PADANG ARO, FOKUSSUMBAR.COM – Pemerintah Kabupaten Solok Selatan menyadari kondisi daerah yang dilalui oleh jalur sesar Patahan Suliti dengan potensi gempa hingga magnitudo 7,6 membutuhkan upaya mitigasi yang baik. Pendidikan mitigasi bencana dinilai menjadi langkah penting untuk dilakukan secara serius.

Bupati Solok Selatan H. Khairunas mengatakan Solok Selatan berada di wilayah rawan karena adanya pertemuan lempeng tektonik dan sesar aktif yang melintas. Sehingga masyarakat harus senantiasa waspada dan siap siaga terhadap potensi bencana.

“Kita telah belajar dari berbagai peristiwa bencana di masa lalu, bahwa mitigasi dan edukasi masyarakat menjadi kunci Utama dalam menyelamatkan jiwa dan meminimalisir dampak kerugian,” kata Khairunas dalam pembukaan Sekolah Lapang BMKG sekaligus Reses Anggota DPR RI Zigo Rolanda di Kantor Bupati Solok Selatan, Selasa (14/10/2025).

Dalam upaya mitigasi dan edukasi ini, Sekolah Lapang dari BMKG dinilai menjadi upaya konkret dalam membangun kesiapsiagaan masyarakat. Selain itu juga menjadi sarana penguatan koordinasi antara instansi teknis, pemerintah kabupaten, dan masyarakat dalam menghadapi bencana secara terpadu.

Pemerintah kabupaten pun berkomitmen untuk mendukung upaya mitigasi dan pengurangan risiko bencana, serta mengintegrasikan program kebencanaan dalam setiap aspek pembangunan daerah.

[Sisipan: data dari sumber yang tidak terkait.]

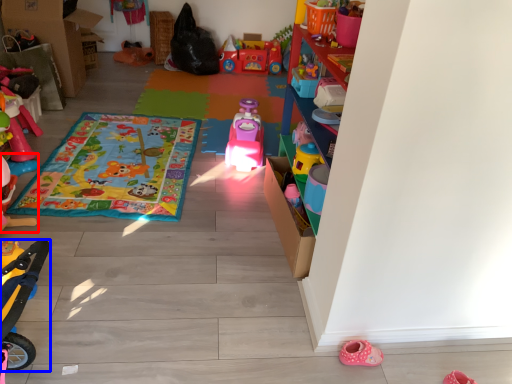
Question: Which point is closer to the camera, toy (highlighted by a red box) or toy (highlighted by a blue box)?

Choices:
 (A) toy
 (B) toy

Answer: (B)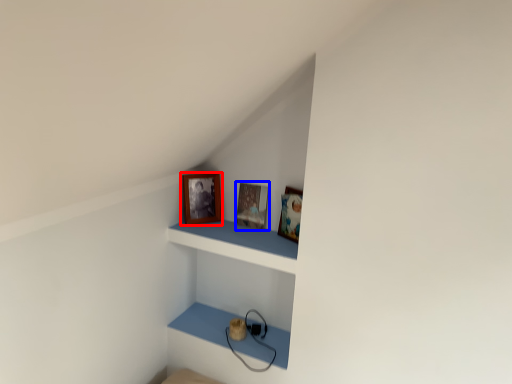
Question: Which point is closer to the camera, picture frame (highlighted by a red box) or picture frame (highlighted by a blue box)?

Choices:
 (A) picture frame
 (B) picture frame

Answer: (A)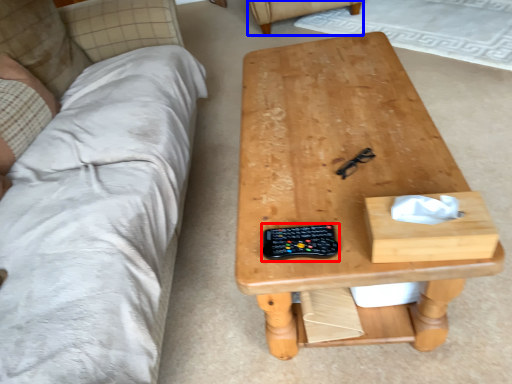
Question: Among these objects, which one is farthest to the camera, control (highlighted by a red box) or armchair (highlighted by a blue box)?

Choices:
 (A) control
 (B) armchair

Answer: (B)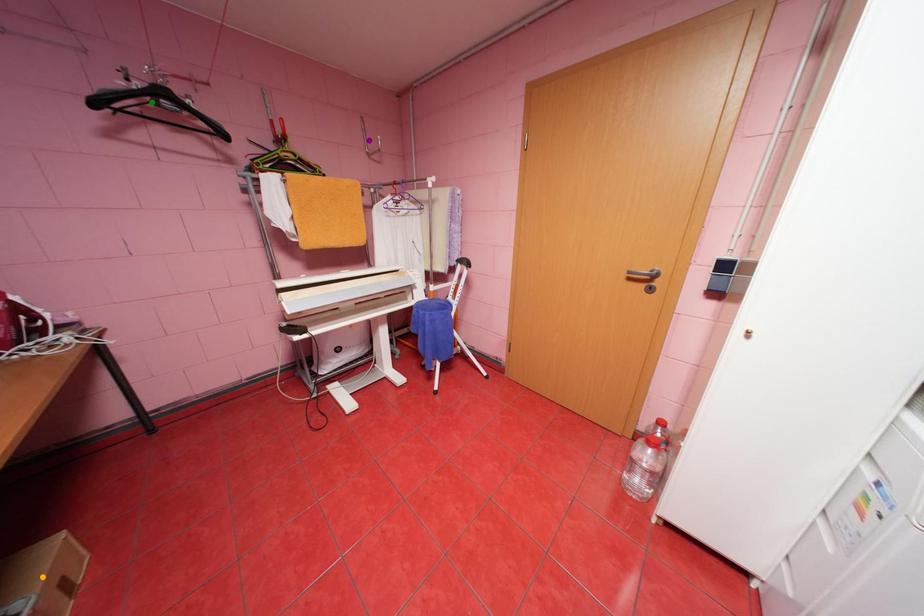
Order these from nearest to farthest:
green point
purple point
orange point

orange point < green point < purple point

Sejalan dengan itu, Anggota DPR RI Zigo Rolanda menyebut salah satu upaya untuk meningkatkan kesadaran masyarakat sejak dini terhadap mitigasi bencana adalah dengan memasukkan pendidikan kebencanaan dalam kurikulum pendidikan.

Layaknya di Jepang, setiap siswa sejak jenjang pendidikan dasar sudah mendapatkan pengetahuan untuk melindungi diri saat terjadi bencana seperti gempa bumi dan tsunami yang kerap kali terjadi di negara tersebut. Dia menilai langkah ini juga bsia diterapkan di Solok Selatan mengingat potensi bencana gempa bumi yang juga tinggi.

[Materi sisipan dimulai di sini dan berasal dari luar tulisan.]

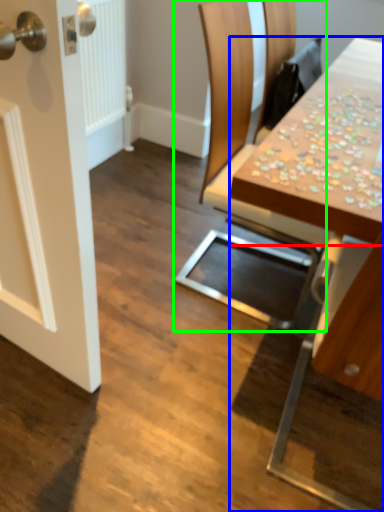
Question: Which object is positioned closest to counter top (highlighted by a red box)? Select from table (highlighted by a blue box) and chair (highlighted by a green box).

Choices:
 (A) table
 (B) chair

Answer: (A)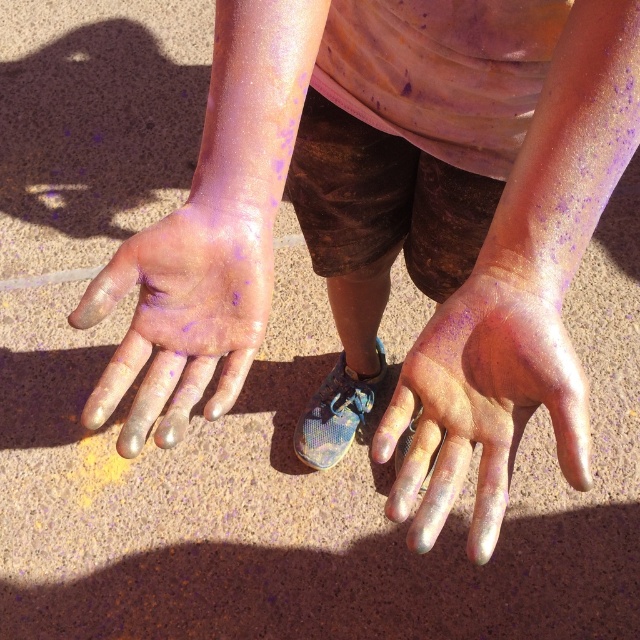
Is iridescent metallic hand at center wider than shiny metallic hand at center?

No, iridescent metallic hand at center is not wider than shiny metallic hand at center.

Is point (456, 497) in front of point (184, 336)?

Yes, it is in front of point (184, 336).

Who is more distant from viewer, (490, 355) or (92, 424)?

The point (92, 424) is more distant.

Find the location of `iridescent metallic hand at center`. iridescent metallic hand at center is located at coordinates (483, 403).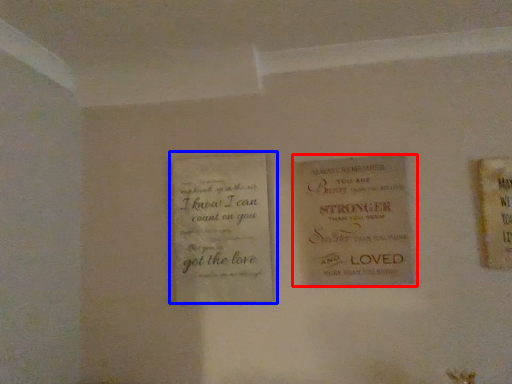
Question: Which point is closer to the camera, book (highlighted by a red box) or book (highlighted by a blue box)?

Choices:
 (A) book
 (B) book

Answer: (A)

“Mendorong BMKG dan Basarnas untuk memasukkan tentang gempa dan kebencanaan dalam kurikulum sekolah. Kalau Solok Selatan bersedia, akan dimasukkan minimal satu jam pelajaran di sekolah. Kalau bisa kita jadikan Solok Selatan sebagai pilot project,” ucap Zigo.

Selain itu, dirinya juga mendorong agar perencanaan pembangunan infrastruktur di daerah untuk memperhitungkan potensi gempa sehingga meminimalisir kerusakan saat gempa terjadi.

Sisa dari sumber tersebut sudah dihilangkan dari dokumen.